Scientific classification
- Kingdom: Animalia
- Phylum: Chordata
- Class: Mammalia
- Infraclass: Placentalia
- Order: Rodentia
- Family: Platacanthomyidae
- Genus: Typhlomys Milne-Edwards, 1877
- Species: T. cinereus
- Binomial name: Typhlomys cinereus Milne-Edwards, 1877
- Subspecies: T. c. cinereus T. c. chapensis T. c. daloushanensis T. c. guangxiensis T. c. jingdongensis

= Chinese pygmy dormouse =

- Genus: Typhlomys
- Species: cinereus
- Authority: Milne-Edwards, 1877
- Conservation status: LC
- Parent authority: Milne-Edwards, 1877

Species of rodent

The Chinese pygmy dormouse (Typhlomys cinereus) is a species of rodent of the family Platacanthomyidae found in China and Vietnam.

==Subspecies==
Musser and Carleton (2005) recognized five subspecies.

The northwest Vietnamese form Typhlomys cinereus chapensis is often treated as falling within the normal variance of Chinese T. cinereus, but is now seen as a distinct species. In 2014, Typhlomys cinereus chapens (also known as the Chapa pygmy dormouse) was recognised by Abramov et al as an individual species and separate from T. cinereus.
- Pygmy dormouse or soft-furred tree mouse Typhlomys cinereus Milne-Edwards, 1877
  - T. c. cinereus Milne-Edwards, 1877
  - T. c. chapensis Osgood, 1932
  - T. c. daloushanensis Wang & Li, 1996
  - T. c. guangxiensis Wang & Chen, 1996
  - T. c. jingdongensis Wu & Wang, 1984
- T. zhengkuni Zhang et al., 2026

==Description==
The Chinese pygmy dormouse grows to a head-and-body length of about 67 to 90 mm with a tail of one and half times its body-length. It has prominent, nearly hairless ears and white whiskers. The dorsal fur is dark greyish-brown and the underparts are grey with white-tipped hairs. The tail has whorls of scales near its base while the hindermost two-thirds are bushy with a tufted white tail-tip.

==Distribution==
The Chinese pygmy dormouse is native to Vietnam and the Chinese provinces of Anhui, Fujian, Guangxi, Guizhou, Hubei, Hunan, Jiangxi, Shaanxi, Sichuan, Yunnan, and Zhejiang.

==Behaviour==
The Chinese pygmy dormouse lives in mountain forests, including bamboo forests, where it climbs in trees.

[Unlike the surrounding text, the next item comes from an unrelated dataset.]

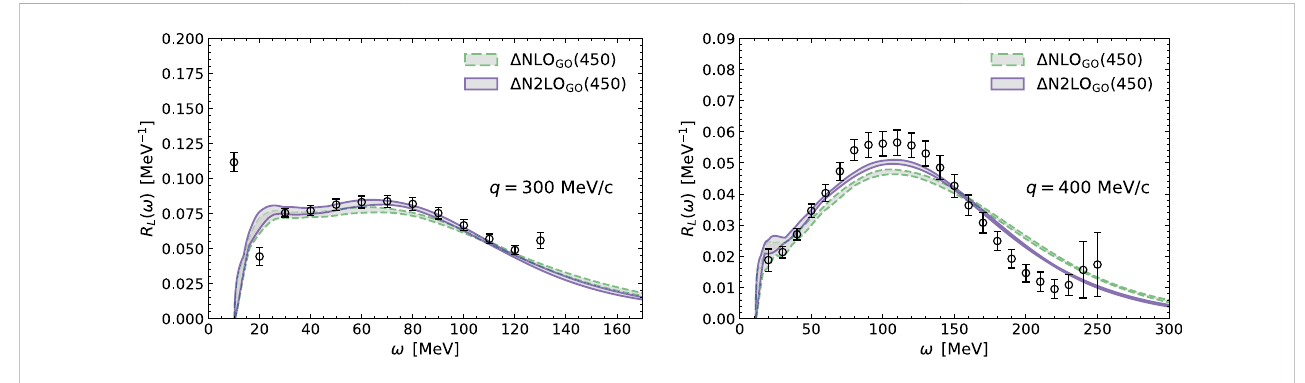
FIGURE 6 Longitudinal response functions of 40 Ca for the momentum transfer q =300 MeV/c (left panel) and q =400 MeV/c (right panel). Two orders of the chiral expansion of the nuclear Hamiltonian are shown. The uncertainty band originates from the inversion procedure of the LITs. The experimental data are taken from Ref.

It can also burrow, but is not blind (a fact that might have been deduced from the genus name Typhlomys). It feeds on parts of plants including leaves, stems, fruit, and seeds. Little is known about the reproduction of this species, but the females have four nipples and pregnant females containing two to four embryos have been found. It may use echolocation for its nocturnal activities.

==Status==
The Chinese pygmy dormouse is retiring and seldom seen, so may be more abundant than is apparent. It is present in primary forest and the edge of degraded forest, but does not seem to inhabit secondary forest. A number of national parks and other protected areas are within its range, and no particular threats have been identified, so the International Union for Conservation of Nature has assessed it as being of "least concern".